There is a question as to whether the record once had an “N” bin and the simple answer is I don’t know!
One possibility is that the states that Python and Lua are seeing are not the same, For example, the Lua has:
- rec[bin] = nil
- n = record.numbins(rec)
– lua log shows this state
– python client sees this state
As always, a reproducible case will be great to have.
I have a suspicion but I do not have a good way to replicate the case. Fortunately this affects only a small percentage of records and even more fortunately it leads to “false negatives”, i.e., the UDF fails to delete records that we wanted deleted as opposed to false positives which would have been a showstopper.
What is odd is that when I have a record in this state the problem is reproducible in the sense that a “get” issued by AQL or the python client shows two bins and manually applying the UDF shows three including the “empty” bin which precludes a race.
We recently simplified our writes so that we simply overwrite bins but earlier were using operations on CDT’s that modified the map in place.
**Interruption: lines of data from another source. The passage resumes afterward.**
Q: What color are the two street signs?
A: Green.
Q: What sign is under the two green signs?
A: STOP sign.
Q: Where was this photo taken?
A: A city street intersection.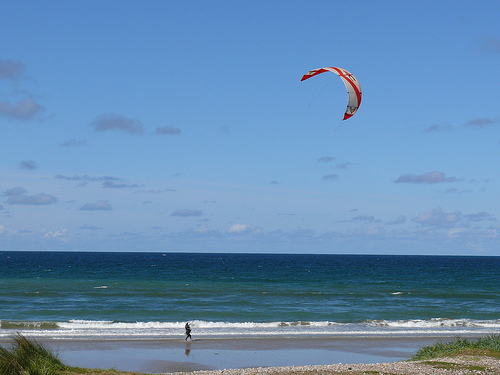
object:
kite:
[299, 67, 363, 121]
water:
[0, 251, 500, 337]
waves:
[0, 315, 499, 341]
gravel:
[382, 366, 385, 367]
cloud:
[151, 126, 183, 136]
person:
[184, 322, 194, 343]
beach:
[0, 331, 499, 373]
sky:
[0, 0, 498, 256]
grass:
[0, 331, 145, 375]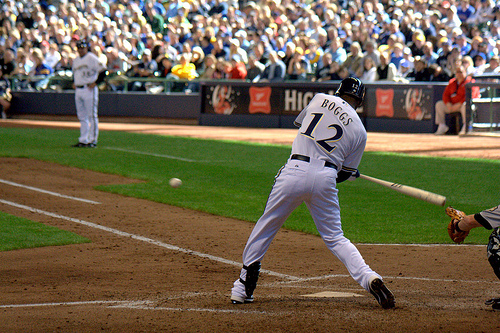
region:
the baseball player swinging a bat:
[230, 76, 445, 308]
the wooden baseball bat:
[357, 172, 445, 206]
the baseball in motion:
[170, 178, 181, 188]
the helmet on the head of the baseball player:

I had a theory that possibly this left the bin in a state that lua reads as “present but empty” and the other API’s as non-existent, however I am not 100% sure I buy this as this is affecting our dev environment which we regularly truncate and so there is a limit to how old any record can be.
Are you using XDR 5.0 feature: bi-directional XDR with bin-convergence?
No, in fact this test cluster does not actually replicate (we have XDR enabled just to be able to test dynamic configuration changes).
In the XDR config - do you have ship-bin-luts set to true? (It may not matter if you are actually shipping to destination.) what about conflict-resolve-writes true for the namespace?
Okay, it does appear to be XDR-related. I tested 100_000 entries on four clusters and the two that do not have XDR enabled showed no examples and the two that did had examples. The background of the udf in question was that it was deciding what records it could delete and since the “failure” rate was < 0.2% it was not worth tracking down, although I could have tested the bin for nil.
To give more context our XDR config does specify: bin-policy=changed-and-specified which implies that there was a tombstone entry that some clients interpreted as no value (e.g., Python and I am guessing that aql is based on the C client) whereas the lua client thought differently.
To answer the previous question in the interest of completeness:
“In the XDR config - do you have ship-bin-luts set to true ? (It may not matter if you are actually shipping to destination.) what about conflict-resolve-writes true for the namespace?”
No and no.
OK, that makes sense. When you want server to ship “changed” bins, and set the bin to null to delete it, server will have to keep it around to ship the bin deletion. The bin will be deleted upon the next record update after it has been shipped, and, its default life of 1 day has elapsed. If there is no subsequent record update after xdr-bin-tombstone-ttl (1 day), it will be there hanging around in the record.